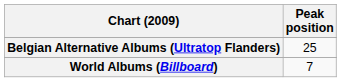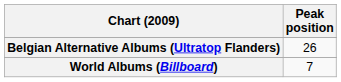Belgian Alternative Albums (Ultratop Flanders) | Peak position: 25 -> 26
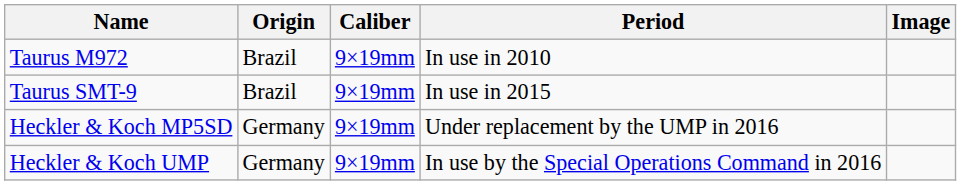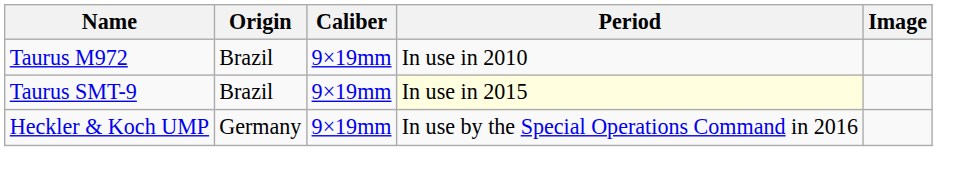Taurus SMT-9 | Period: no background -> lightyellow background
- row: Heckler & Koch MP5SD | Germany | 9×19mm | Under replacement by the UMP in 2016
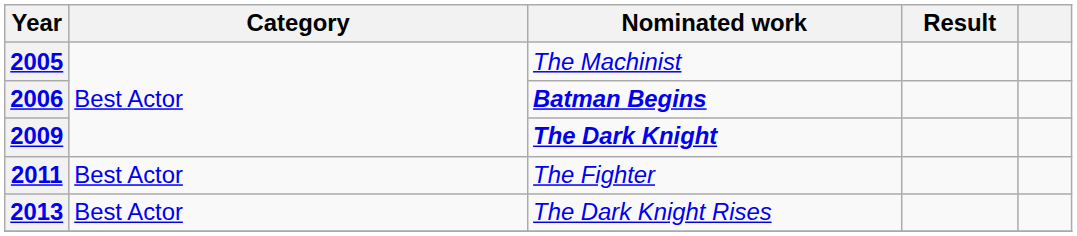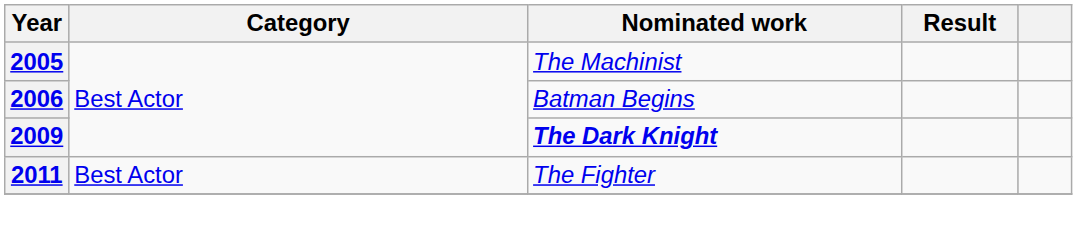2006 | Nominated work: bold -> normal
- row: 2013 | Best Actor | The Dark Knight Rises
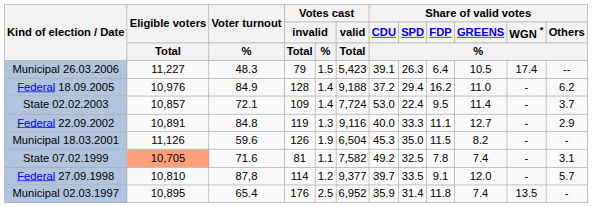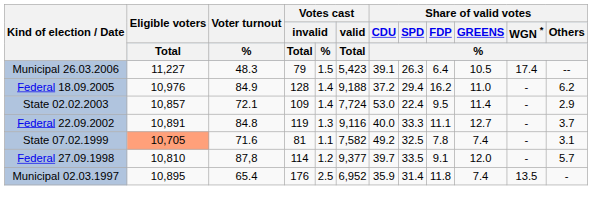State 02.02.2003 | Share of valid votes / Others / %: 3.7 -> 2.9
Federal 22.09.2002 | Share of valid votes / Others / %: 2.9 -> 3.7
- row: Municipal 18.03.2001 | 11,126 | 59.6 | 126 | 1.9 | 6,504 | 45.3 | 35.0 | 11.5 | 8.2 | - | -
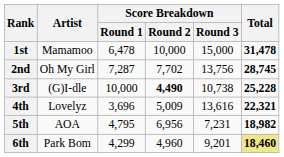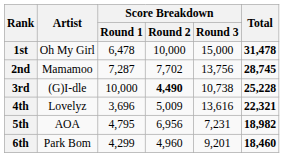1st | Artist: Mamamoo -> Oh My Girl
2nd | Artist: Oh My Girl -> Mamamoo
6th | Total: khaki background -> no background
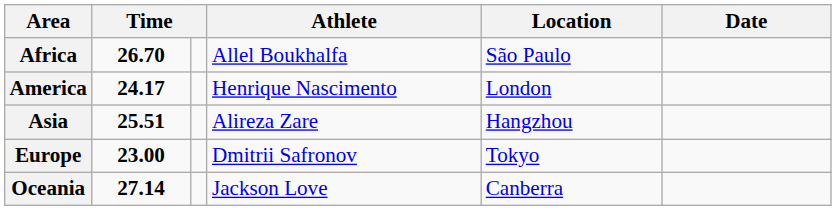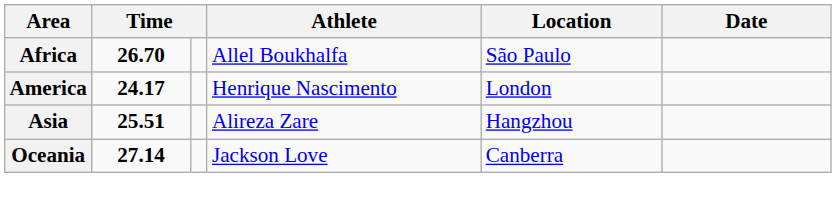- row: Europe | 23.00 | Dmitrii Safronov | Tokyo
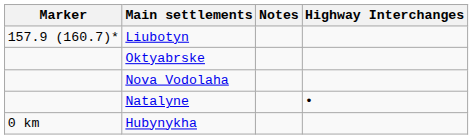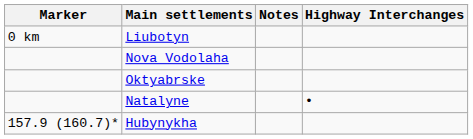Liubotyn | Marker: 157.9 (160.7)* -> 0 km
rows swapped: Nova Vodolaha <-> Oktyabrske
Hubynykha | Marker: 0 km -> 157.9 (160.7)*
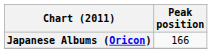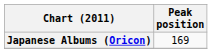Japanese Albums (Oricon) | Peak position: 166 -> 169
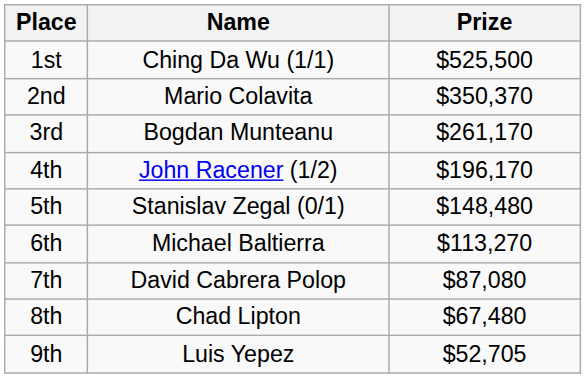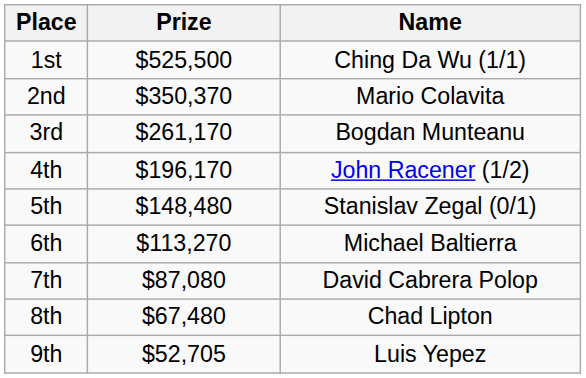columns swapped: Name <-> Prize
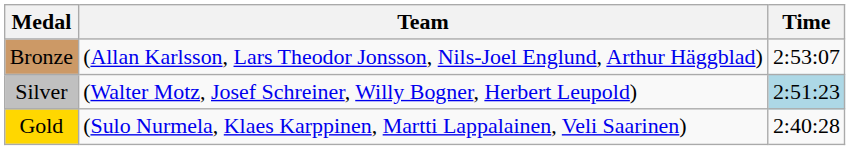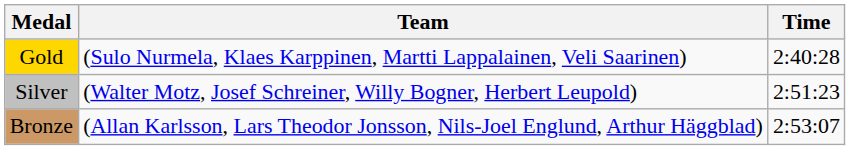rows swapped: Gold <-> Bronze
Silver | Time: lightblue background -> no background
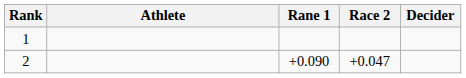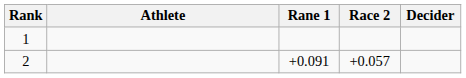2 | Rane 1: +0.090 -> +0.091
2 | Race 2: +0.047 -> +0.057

******

■ SET TASK: Print the whole listing above line for line, leaving out the pictures.

■ EXPECTED OUTPUT:
Belgian Alternative Albums (Ultratop Flanders) | Peak position: 25 -> 26
Taurus SMT-9 | Period: no background -> lightyellow background
- row: Heckler & Koch MP5SD | Germany | 9×19mm | Under replacement by the UMP in 2016
2006 | Nominated work: bold -> normal
- row: 2013 | Best Actor | The Dark Knight Rises
State 02.02.2003 | Share of valid votes / Others / %: 3.7 -> 2.9
Federal 22.09.2002 | Share of valid votes / Others / %: 2.9 -> 3.7
- row: Municipal 18.03.2001 | 11,126 | 59.6 | 126 | 1.9 | 6,504 | 45.3 | 35.0 | 11.5 | 8.2 | - | -
1st | Artist: Mamamoo -> Oh My Girl
2nd | Artist: Oh My Girl -> Mamamoo
6th | Total: khaki background -> no background
- row: Europe | 23.00 | Dmitrii Safronov | Tokyo
Liubotyn | Marker: 157.9 (160.7)* -> 0 km
rows swapped: Nova Vodolaha <-> Oktyabrske
Hubynykha | Marker: 0 km -> 157.9 (160.7)*
Japanese Albums (Oricon) | Peak position: 166 -> 169
columns swapped: Name <-> Prize
rows swapped: Gold <-> Bronze
Silver | Time: lightblue background -> no background
2 | Rane 1: +0.090 -> +0.091
2 | Race 2: +0.047 -> +0.057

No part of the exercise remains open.